Explicit communication with students about how sample size and variability can affect the proportion difference, and ultimately the confidence interval, is paramount. Larger samples, for instance, tend to provide more accurate estimates of the population parameter, as they reduce the impact of outliers and random variations. Encouraging students to critically evaluate these factors deepens their understanding of statistical analysis.

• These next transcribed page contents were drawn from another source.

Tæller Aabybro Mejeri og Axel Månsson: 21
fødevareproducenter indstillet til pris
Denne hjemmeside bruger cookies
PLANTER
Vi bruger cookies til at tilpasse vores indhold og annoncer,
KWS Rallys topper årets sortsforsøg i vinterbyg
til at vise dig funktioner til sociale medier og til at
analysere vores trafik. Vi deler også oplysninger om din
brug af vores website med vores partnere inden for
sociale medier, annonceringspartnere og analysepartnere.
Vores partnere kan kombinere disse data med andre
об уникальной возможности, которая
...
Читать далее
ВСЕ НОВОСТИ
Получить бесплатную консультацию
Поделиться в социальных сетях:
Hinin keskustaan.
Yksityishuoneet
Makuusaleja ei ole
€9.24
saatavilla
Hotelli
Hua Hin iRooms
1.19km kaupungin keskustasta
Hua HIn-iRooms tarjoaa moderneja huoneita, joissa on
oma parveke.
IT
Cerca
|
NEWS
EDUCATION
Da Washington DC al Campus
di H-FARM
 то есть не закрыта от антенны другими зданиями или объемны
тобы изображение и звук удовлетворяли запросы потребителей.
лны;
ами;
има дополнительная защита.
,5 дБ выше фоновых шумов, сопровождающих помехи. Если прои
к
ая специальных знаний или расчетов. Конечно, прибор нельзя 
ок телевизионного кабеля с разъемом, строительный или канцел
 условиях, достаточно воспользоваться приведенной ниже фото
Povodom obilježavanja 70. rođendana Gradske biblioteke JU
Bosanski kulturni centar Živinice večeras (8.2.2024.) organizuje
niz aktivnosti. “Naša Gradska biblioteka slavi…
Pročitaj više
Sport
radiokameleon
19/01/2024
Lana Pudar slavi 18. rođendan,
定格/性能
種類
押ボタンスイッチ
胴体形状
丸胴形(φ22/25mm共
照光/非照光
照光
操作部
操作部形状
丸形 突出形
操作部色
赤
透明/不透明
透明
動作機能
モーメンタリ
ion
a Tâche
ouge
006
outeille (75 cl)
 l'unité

• Explain the formula for computing the difference in proportions (\(\hat{p}_1 - \hat{p}_2\)).
• Discuss the importance of sample sizes in determining the accuracy of the proportion difference.
• Emphasize the relevance of the proportion difference in a real-world context, such as decision-making or policy development.

Statistical Significance

Statistical significance plays a key role in hypothesis testing and helps researchers decide if a result is likely due to chance or if it reflects a true effect in the population. In the textbook solution, the finding that the confidence interval for the difference in haggling proportions between the two age groups does not include zero suggests that the observed difference is statistically significant. This means that the likelihood of observing such a difference if there were actually no difference in the population is very small, typically less than 5% given a 95% confidence interval.
Educationally, it's imperative to convey to students that statistical significance is not only about the numbers but also about the context. A difference could be statistically significant but not necessarily meaningful in a practical sense. For example, a very small difference in proportions could be statistically significant with a large sample size, but it may not be of practical importance.
Conversely, students should also be aware that a statistically significant result does not prove that one variable causes changes in another—only that there is an association. Correlation does not imply causation, and this distinction is critical in data interpretation.

• Define statistical significance and its connection to the confidence interval.
• Teach the difference between statistical significance and practical significance.
• Clarify why statistical significance does not establish causation.
• Explain the role of the p-value and the alpha level in assessing significance.